Naturalmente, alguns dos nossos mais baixos cakras podem já estar funcionando sem o nosso conhecimento. Estamos todos em diferentes níveis na escala da evolução e, portanto, pode não ser necessário iniciar o processo do despertar a partir do mūlādhāra. Dizemos que a kuṇḍalinī está no mūlādhāra a fim de explicar todo o conceito, mas devido ao seu progresso nas vidas anteriores, ou o sādhanā que sua mãe ou o pai podem ter feito, você pode ter nascido com sua kuṇḍalinī no maṇipūra. Se for este o caso, a ascensão deve ocorrer a partir de lá. No entanto, como não se lembra da sua vida anterior, de igual modo, você também esqueceu o seu estado da kuṇḍalinī. É por isso que os gurus ensinam que ela está dormindo no mūlādhāra. Pode ser em anāhata, mas os mestres sempre dizem que ela está no mūlādhāra e que as práticas para o despertar da kuṇḍalinī deveriam se iniciar daí. Você pode não ter qualquer experiência de lá. Você pode ir ao swādhisṭhāna e ao maṇipūra e não ter qualquer experiência lá também. Mas no momento em que você vai para o anāhata, de repente começa ter as experiências.

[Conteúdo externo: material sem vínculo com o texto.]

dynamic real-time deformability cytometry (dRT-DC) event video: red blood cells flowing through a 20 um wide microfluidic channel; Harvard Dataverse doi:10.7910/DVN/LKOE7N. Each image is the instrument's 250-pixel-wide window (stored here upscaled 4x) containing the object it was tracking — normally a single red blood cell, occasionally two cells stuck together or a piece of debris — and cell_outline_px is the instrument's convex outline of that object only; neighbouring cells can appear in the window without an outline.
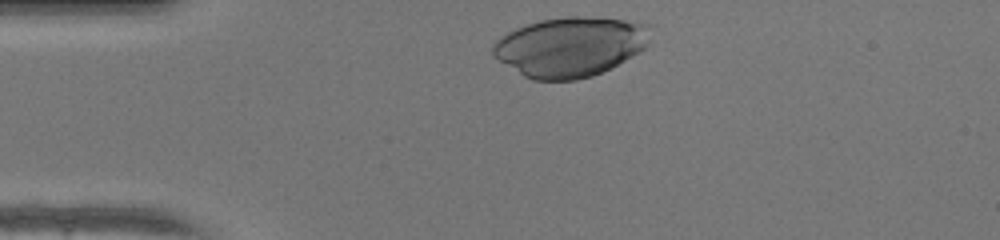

Então, antes de iniciar as práticas de kuṇḍalinī-yoga, o aspirante deve tentar descobrir a altura em que a sua ascensão vai realmente começar. Para isso, o melhor método é se concentrar no mūlādhāra diariamente por quinze a trinta minutos. Em seguida, no swādhisṭhāna por quinze dias, no maṇipūra por quinze dias e assim por diante até o sahasrāra. Em breve o aspirante irá descobrir o seu ponto de evolução.

Algumas pessoas podem achar mais fácil se concentrar no anāhata, de modo que é provável que este seja o seu centro. Outros encontrarão o ājñā-cakra muito poderoso e atraente, enquanto outras pessoas vão achar mais fácil se concentrar no mūlādhāra, enquanto o maior dos cakras parece quase impossível de se localizar. Em última análise, o aspirante será capaz de decidir qual é o seu cakra mais sensível, estando pronto para dar o próximo passo: o despertar.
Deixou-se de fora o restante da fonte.